Least squares twin support vector machines for text categorization

Kumar M.A.; Madan Gopal

doi:10.1109/NATSYS.2015.7489094

Least squares twin support vector machines (LSTSVM) [1] is a popular kernel-based SVM formulation for binary classification tasks. LSTSVM is an efficient algorithm to learn linear/nonlinear classification boundaries as it just requires solution of two linear systems of equations. LSTSVM has been applied to text categorization with simple bag-of-words representation and conventional feature selection. The disadvantage of this approach is that it is likely to hurt the classification performance due to loss of information as the features that are ranked lowest are discarded. However, as LSTSVM training involves solving for linear systems of equations of the size of input space dimension it is extremely important to keep the input dimension small and hence all features cannot be considered for training.
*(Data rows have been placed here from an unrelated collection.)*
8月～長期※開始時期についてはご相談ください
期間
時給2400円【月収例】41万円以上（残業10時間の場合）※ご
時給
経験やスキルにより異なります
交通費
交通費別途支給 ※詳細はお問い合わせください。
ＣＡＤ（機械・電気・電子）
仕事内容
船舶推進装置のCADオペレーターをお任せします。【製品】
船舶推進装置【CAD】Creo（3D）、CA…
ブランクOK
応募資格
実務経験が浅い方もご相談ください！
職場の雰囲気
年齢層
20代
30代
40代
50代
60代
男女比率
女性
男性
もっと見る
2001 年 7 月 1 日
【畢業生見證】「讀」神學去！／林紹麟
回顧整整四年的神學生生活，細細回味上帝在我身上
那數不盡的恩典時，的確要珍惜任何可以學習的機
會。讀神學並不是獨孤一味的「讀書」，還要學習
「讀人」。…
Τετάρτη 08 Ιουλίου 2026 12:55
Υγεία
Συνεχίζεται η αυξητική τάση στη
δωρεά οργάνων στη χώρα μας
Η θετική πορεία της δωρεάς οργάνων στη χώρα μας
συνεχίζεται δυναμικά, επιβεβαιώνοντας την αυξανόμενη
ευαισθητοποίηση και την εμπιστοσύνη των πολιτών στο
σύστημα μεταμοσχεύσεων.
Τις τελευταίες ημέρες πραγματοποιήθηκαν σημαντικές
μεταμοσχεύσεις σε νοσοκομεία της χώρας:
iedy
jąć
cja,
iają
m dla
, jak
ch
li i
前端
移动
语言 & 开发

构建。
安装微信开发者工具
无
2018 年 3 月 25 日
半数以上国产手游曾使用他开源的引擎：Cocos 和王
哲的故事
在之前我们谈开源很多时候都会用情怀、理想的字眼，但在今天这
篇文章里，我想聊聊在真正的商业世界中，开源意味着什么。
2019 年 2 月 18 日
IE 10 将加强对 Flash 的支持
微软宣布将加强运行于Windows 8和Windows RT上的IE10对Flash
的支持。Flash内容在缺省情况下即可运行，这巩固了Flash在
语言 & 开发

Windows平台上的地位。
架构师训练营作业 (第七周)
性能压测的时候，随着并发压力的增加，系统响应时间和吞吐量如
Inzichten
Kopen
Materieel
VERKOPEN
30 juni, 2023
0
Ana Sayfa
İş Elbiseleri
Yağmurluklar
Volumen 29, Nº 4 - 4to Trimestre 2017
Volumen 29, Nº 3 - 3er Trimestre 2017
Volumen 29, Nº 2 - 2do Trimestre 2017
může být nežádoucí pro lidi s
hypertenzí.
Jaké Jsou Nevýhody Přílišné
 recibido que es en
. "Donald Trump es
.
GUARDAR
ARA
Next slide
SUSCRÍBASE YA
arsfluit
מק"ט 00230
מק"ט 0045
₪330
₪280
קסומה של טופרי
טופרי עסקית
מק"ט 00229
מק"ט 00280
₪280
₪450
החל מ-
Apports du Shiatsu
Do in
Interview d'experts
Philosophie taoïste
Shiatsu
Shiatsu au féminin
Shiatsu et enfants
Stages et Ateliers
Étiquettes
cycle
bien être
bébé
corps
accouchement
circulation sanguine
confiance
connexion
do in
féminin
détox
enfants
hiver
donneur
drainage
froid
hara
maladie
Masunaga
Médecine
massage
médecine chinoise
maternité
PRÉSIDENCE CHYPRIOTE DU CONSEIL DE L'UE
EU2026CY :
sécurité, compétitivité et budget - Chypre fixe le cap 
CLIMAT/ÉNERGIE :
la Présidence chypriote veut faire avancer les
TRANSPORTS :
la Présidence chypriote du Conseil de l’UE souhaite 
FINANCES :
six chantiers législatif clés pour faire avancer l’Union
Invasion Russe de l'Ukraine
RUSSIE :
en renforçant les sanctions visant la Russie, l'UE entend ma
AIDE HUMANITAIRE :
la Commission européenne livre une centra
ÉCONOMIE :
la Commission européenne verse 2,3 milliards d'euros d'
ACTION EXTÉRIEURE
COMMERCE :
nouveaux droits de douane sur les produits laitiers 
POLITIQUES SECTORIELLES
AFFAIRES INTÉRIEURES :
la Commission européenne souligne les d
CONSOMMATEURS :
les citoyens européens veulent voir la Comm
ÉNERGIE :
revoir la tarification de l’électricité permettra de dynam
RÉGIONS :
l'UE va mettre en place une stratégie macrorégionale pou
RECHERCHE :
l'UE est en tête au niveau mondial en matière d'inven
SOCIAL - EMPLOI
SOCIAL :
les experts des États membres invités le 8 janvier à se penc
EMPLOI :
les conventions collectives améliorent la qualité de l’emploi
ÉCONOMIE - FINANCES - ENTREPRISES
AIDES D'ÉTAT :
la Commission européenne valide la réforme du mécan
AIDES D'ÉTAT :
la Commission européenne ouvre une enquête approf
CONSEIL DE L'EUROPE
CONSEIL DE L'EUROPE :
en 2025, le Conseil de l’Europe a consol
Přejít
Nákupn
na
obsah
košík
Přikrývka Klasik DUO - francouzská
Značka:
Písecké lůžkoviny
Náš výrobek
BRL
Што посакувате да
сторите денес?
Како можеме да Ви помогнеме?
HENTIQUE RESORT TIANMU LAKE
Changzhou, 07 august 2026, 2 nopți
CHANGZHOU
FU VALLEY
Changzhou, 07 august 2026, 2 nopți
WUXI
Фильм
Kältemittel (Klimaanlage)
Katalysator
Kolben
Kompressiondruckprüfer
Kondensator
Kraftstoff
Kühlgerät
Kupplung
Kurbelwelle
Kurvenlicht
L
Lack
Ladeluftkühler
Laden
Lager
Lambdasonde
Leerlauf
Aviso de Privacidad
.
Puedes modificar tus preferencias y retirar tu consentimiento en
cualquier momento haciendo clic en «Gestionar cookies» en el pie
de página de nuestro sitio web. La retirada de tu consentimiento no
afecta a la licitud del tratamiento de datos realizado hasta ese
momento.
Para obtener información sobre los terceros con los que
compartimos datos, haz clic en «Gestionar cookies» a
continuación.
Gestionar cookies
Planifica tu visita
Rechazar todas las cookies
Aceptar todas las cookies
Thus there is a need to learn a dense concept that combines many features without throwing them and produces a compact representation. Distributional clustering of words is an efficient alternative to traditional feature selection measures. Unlike feature selection measures which discard low ranked features, it generates extremely compact representation for text documents in word cluster space. It has been shown that SVM's classification performance is better/on par when using this new representation compared to traditional bag-of-words despite the advantages of reduced dimensionality of text documents. In this paper, we propose a new text categorization system combining distribution clustering of words for document representation and linear LSTSVM for document classification. We verified its effectiveness by conducting experiments on two benchmark text corpuses: WebKB, SRAA and comparing its results with SVMlight based classification in a similar setting. © 2015 IEEE.